What the task requires:
Only lines with the word "emaus" are wanted; copy each of them from the listing below.

+ + +

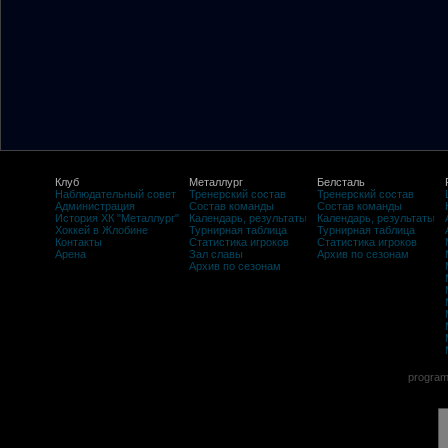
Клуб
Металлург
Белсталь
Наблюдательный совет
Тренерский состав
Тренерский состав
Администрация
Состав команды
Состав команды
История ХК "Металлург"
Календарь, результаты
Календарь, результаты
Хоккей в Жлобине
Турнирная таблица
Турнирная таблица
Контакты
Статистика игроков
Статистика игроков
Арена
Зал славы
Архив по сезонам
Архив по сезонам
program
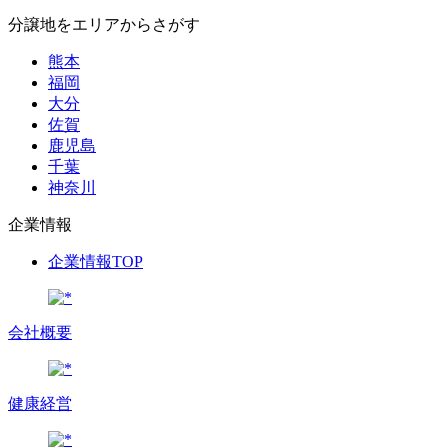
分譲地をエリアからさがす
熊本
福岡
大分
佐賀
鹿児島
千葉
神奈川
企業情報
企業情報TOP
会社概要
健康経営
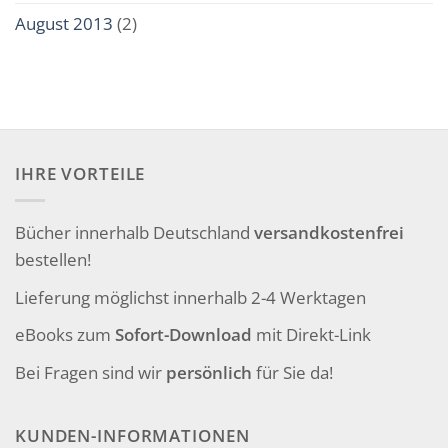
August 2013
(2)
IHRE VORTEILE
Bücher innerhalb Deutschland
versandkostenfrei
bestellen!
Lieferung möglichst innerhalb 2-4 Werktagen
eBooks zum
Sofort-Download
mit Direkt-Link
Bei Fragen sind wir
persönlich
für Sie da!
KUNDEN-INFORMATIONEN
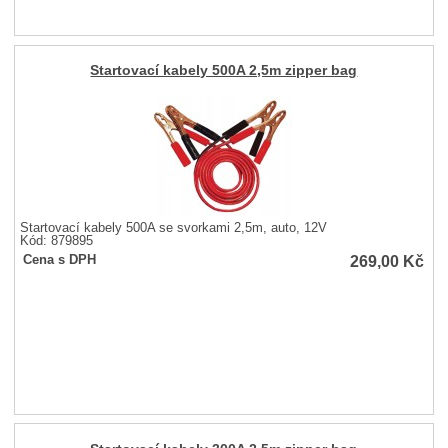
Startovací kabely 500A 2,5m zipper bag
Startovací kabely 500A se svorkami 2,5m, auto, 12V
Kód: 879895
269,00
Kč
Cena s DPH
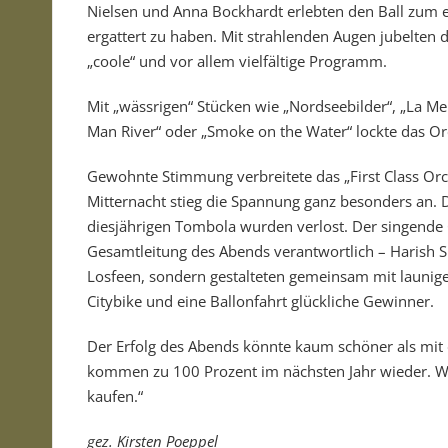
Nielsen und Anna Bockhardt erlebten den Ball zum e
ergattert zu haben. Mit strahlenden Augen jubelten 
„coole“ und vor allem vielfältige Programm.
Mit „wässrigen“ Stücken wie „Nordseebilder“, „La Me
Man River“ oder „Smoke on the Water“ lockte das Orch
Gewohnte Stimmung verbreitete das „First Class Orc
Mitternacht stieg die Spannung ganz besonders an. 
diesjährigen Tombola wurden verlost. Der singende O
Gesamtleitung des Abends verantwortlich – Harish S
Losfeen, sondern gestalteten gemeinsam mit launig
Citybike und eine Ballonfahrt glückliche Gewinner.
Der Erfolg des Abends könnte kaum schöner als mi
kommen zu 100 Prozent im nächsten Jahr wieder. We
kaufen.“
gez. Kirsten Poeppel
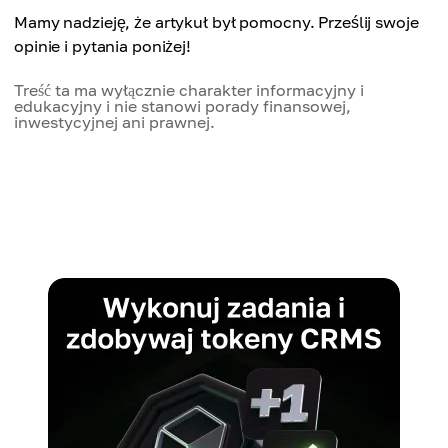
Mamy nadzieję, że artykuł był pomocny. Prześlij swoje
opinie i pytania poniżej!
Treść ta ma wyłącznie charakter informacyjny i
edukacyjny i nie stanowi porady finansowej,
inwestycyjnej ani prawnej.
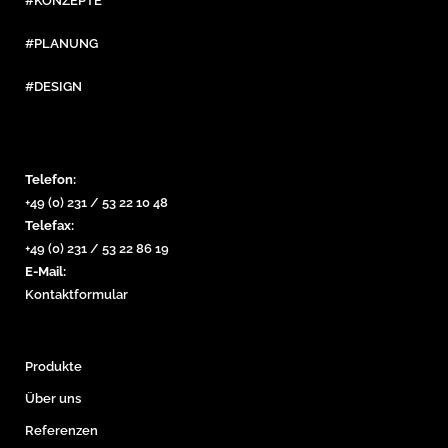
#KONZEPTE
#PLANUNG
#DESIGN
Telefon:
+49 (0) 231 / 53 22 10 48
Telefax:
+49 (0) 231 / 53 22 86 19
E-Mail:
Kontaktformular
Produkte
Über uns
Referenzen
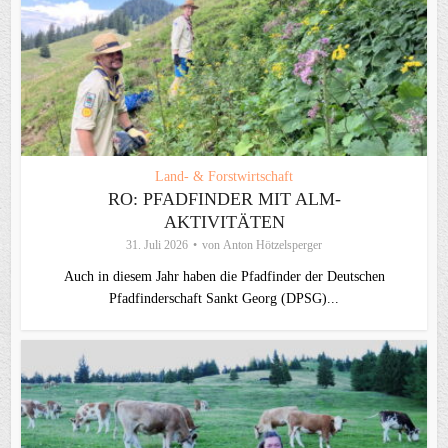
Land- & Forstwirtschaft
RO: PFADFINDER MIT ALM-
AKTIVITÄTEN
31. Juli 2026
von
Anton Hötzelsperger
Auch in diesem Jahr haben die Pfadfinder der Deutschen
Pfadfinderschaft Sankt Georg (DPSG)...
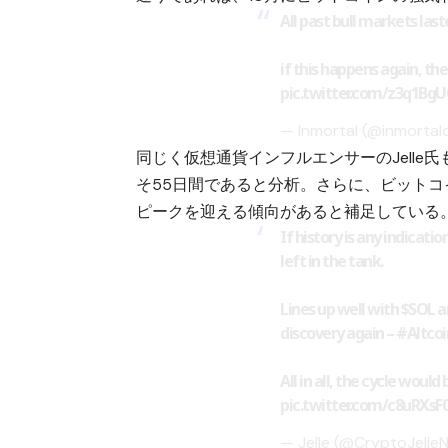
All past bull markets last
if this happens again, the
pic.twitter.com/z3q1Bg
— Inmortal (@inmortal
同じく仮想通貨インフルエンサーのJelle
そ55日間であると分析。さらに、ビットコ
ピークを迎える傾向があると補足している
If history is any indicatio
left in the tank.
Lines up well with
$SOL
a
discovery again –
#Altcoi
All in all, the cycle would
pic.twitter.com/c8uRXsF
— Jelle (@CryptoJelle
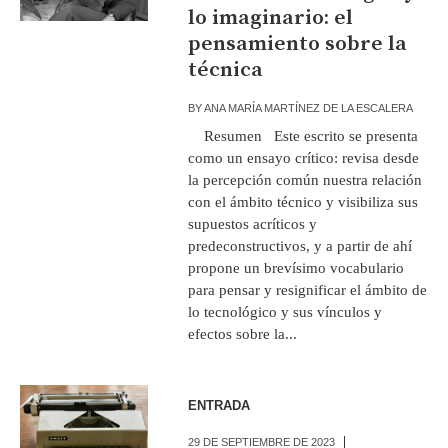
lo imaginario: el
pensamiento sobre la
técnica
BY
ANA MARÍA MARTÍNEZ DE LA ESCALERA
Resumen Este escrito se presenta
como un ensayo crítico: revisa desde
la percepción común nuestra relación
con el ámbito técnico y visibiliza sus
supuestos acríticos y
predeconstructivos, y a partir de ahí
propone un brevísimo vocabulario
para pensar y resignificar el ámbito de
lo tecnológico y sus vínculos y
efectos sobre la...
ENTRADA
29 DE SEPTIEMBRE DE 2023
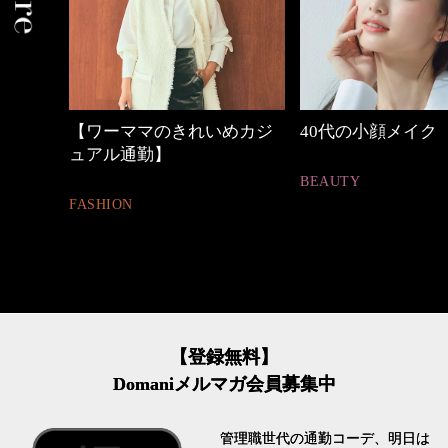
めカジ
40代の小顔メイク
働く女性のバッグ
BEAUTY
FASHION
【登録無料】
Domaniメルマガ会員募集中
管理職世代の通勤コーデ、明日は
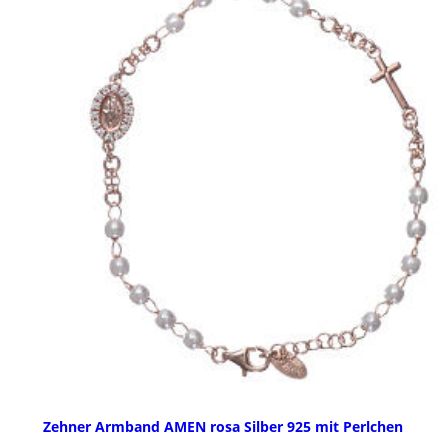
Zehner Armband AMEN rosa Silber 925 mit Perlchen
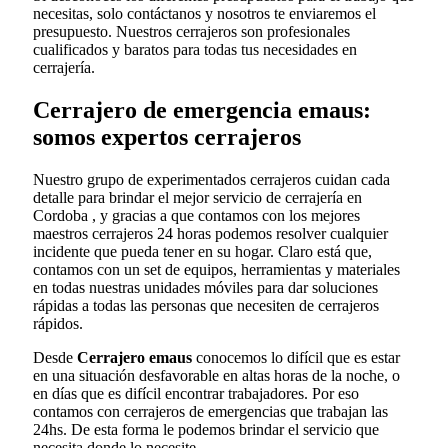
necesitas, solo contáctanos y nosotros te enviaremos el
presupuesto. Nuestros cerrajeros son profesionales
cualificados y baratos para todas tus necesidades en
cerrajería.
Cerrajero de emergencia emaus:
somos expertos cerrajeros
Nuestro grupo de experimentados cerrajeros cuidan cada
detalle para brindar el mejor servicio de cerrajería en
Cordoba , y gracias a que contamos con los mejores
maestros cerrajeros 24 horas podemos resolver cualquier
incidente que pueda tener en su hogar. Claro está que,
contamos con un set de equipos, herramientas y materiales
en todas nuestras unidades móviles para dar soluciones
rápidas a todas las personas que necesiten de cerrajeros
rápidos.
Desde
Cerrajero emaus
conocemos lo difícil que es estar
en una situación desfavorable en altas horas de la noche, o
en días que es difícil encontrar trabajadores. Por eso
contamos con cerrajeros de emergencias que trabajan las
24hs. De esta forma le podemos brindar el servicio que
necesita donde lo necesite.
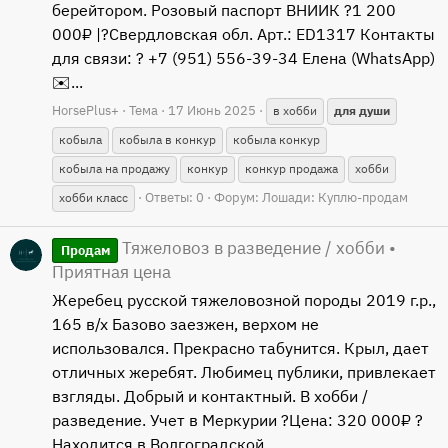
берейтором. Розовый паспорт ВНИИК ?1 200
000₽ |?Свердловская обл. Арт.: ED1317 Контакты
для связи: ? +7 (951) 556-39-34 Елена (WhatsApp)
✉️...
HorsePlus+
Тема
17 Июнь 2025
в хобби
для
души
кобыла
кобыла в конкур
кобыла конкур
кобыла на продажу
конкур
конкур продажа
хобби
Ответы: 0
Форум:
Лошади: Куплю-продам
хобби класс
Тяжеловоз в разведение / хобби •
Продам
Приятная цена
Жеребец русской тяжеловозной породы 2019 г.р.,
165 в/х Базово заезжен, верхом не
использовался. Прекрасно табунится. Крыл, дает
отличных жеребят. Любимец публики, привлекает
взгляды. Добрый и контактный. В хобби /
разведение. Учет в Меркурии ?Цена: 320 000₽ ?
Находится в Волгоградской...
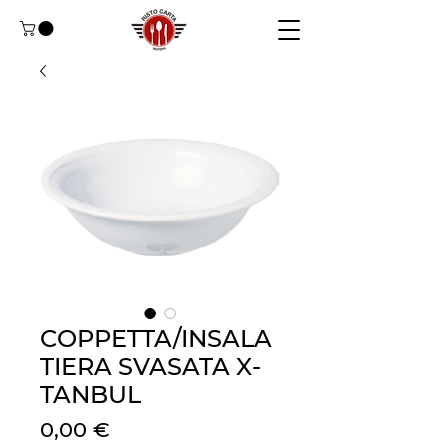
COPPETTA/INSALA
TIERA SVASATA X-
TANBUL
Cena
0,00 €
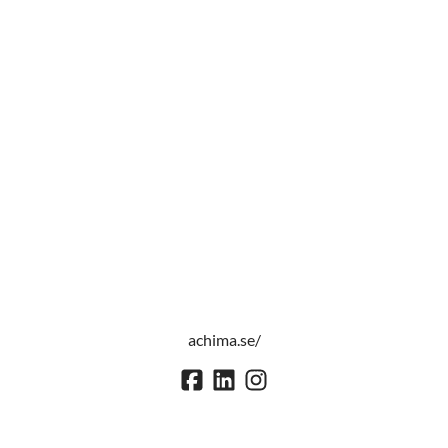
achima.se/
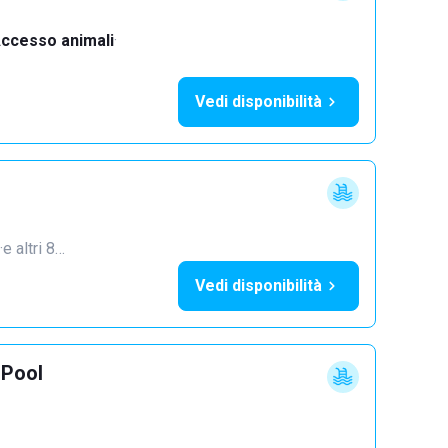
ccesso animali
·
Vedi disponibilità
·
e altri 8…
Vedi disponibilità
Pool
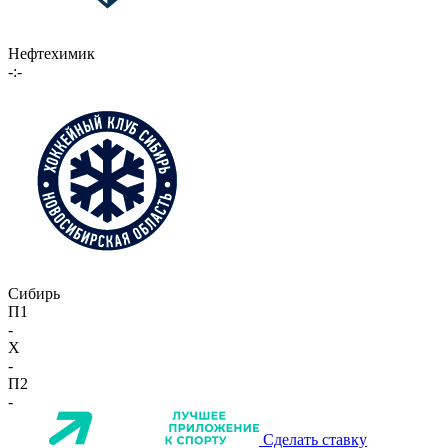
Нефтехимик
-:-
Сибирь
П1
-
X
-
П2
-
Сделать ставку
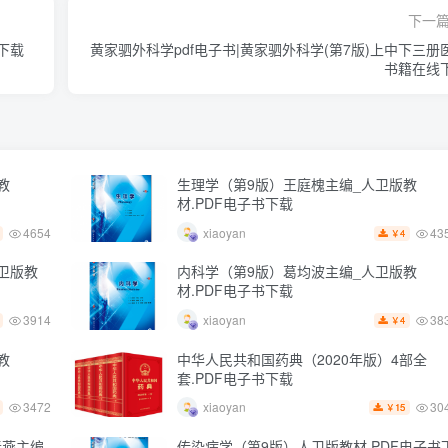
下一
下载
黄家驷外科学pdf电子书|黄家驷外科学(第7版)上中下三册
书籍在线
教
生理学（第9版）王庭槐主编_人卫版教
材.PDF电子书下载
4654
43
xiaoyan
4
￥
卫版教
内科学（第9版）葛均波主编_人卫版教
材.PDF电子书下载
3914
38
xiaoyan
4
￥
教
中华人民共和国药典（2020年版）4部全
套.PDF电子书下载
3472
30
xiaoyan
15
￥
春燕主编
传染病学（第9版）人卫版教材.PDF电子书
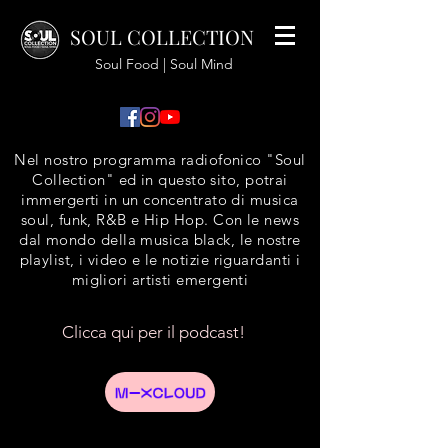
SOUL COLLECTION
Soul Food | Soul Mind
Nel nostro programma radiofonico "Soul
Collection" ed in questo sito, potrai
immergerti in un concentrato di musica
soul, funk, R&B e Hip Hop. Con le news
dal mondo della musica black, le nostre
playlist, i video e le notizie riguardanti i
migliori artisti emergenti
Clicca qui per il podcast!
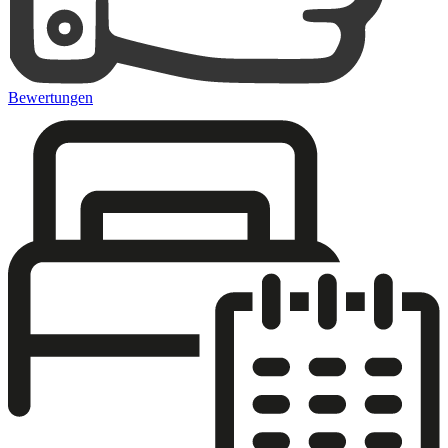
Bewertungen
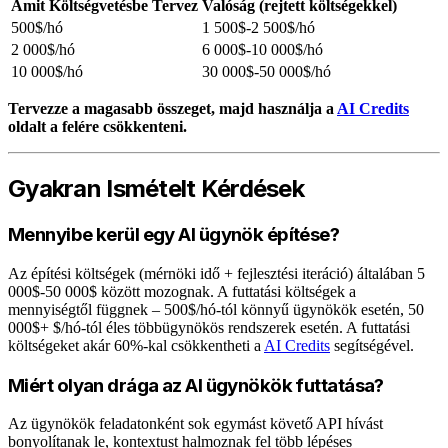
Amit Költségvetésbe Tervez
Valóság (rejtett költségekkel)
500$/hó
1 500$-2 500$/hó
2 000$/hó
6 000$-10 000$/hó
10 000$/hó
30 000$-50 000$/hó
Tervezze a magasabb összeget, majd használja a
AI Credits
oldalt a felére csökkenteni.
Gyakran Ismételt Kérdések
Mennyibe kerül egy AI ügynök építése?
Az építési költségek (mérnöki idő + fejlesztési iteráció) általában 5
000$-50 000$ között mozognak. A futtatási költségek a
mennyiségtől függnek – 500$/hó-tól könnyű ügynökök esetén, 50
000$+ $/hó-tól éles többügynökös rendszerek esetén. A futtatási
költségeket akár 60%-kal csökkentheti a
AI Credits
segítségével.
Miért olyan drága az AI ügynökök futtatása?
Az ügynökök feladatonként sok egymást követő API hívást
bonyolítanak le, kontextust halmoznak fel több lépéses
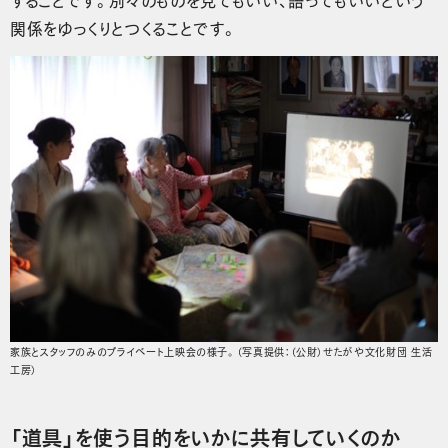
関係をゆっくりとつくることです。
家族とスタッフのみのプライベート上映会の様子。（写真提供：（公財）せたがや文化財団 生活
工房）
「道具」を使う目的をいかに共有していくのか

+ + +

Response to this task:
Cerrajero de emergencia emaus:
Cerrajero emaus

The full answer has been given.